| PROBLEM STATEMENT |
Please copy every line of the records below character for character, with nothing added, dropped, or changed.

-----

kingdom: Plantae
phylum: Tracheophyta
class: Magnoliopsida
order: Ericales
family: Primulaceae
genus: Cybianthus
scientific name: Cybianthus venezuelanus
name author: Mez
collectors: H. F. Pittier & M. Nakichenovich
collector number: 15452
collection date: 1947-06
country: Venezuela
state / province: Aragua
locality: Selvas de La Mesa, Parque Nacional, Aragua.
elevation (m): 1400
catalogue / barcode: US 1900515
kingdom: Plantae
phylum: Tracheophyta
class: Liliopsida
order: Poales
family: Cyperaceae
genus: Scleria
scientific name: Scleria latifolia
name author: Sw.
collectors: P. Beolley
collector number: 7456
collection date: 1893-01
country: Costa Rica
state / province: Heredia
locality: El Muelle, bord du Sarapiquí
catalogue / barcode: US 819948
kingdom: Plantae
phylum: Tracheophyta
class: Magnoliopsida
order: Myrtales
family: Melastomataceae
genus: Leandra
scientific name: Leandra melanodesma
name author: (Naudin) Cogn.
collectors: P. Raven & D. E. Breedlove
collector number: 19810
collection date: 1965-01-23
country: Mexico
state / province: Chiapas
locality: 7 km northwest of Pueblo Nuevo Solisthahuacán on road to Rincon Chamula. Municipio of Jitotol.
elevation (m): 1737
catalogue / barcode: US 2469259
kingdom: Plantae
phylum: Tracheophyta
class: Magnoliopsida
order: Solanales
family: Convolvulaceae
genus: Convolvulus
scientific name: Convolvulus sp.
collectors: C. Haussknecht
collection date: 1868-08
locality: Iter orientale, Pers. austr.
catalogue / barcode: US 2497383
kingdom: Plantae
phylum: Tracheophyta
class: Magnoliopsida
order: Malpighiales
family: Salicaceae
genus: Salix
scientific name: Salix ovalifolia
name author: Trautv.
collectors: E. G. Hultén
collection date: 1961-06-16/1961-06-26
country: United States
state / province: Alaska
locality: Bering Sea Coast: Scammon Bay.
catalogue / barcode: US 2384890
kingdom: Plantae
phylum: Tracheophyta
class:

-----

| SOLUTION |
kingdom: Plantae
phylum: Tracheophyta
class: Magnoliopsida
order: Ericales
family: Primulaceae
genus: Cybianthus
scientific name: Cybianthus venezuelanus
name author: Mez
collectors: H. F. Pittier & M. Nakichenovich
collector number: 15452
collection date: 1947-06
country: Venezuela
state / province: Aragua
locality: Selvas de La Mesa, Parque Nacional, Aragua.
elevation (m): 1400
catalogue / barcode: US 1900515
kingdom: Plantae
phylum: Tracheophyta
class: Liliopsida
order: Poales
family: Cyperaceae
genus: Scleria
scientific name: Scleria latifolia
name author: Sw.
collectors: P. Beolley
collector number: 7456
collection date: 1893-01
country: Costa Rica
state / province: Heredia
locality: El Muelle, bord du Sarapiquí
catalogue / barcode: US 819948
kingdom: Plantae
phylum: Tracheophyta
class: Magnoliopsida
order: Myrtales
family: Melastomataceae
genus: Leandra
scientific name: Leandra melanodesma
name author: (Naudin) Cogn.
collectors: P. Raven & D. E. Breedlove
collector number: 19810
collection date: 1965-01-23
country: Mexico
state / province: Chiapas
locality: 7 km northwest of Pueblo Nuevo Solisthahuacán on road to Rincon Chamula. Municipio of Jitotol.
elevation (m): 1737
catalogue / barcode: US 2469259
kingdom: Plantae
phylum: Tracheophyta
class: Magnoliopsida
order: Solanales
family: Convolvulaceae
genus: Convolvulus
scientific name: Convolvulus sp.
collectors: C. Haussknecht
collection date: 1868-08
locality: Iter orientale, Pers. austr.
catalogue / barcode: US 2497383
kingdom: Plantae
phylum: Tracheophyta
class: Magnoliopsida
order: Malpighiales
family: Salicaceae
genus: Salix
scientific name: Salix ovalifolia
name author: Trautv.
collectors: E. G. Hultén
collection date: 1961-06-16/1961-06-26
country: United States
state / province: Alaska
locality: Bering Sea Coast: Scammon Bay.
catalogue / barcode: US 2384890
kingdom: Plantae
phylum: Tracheophyta
class:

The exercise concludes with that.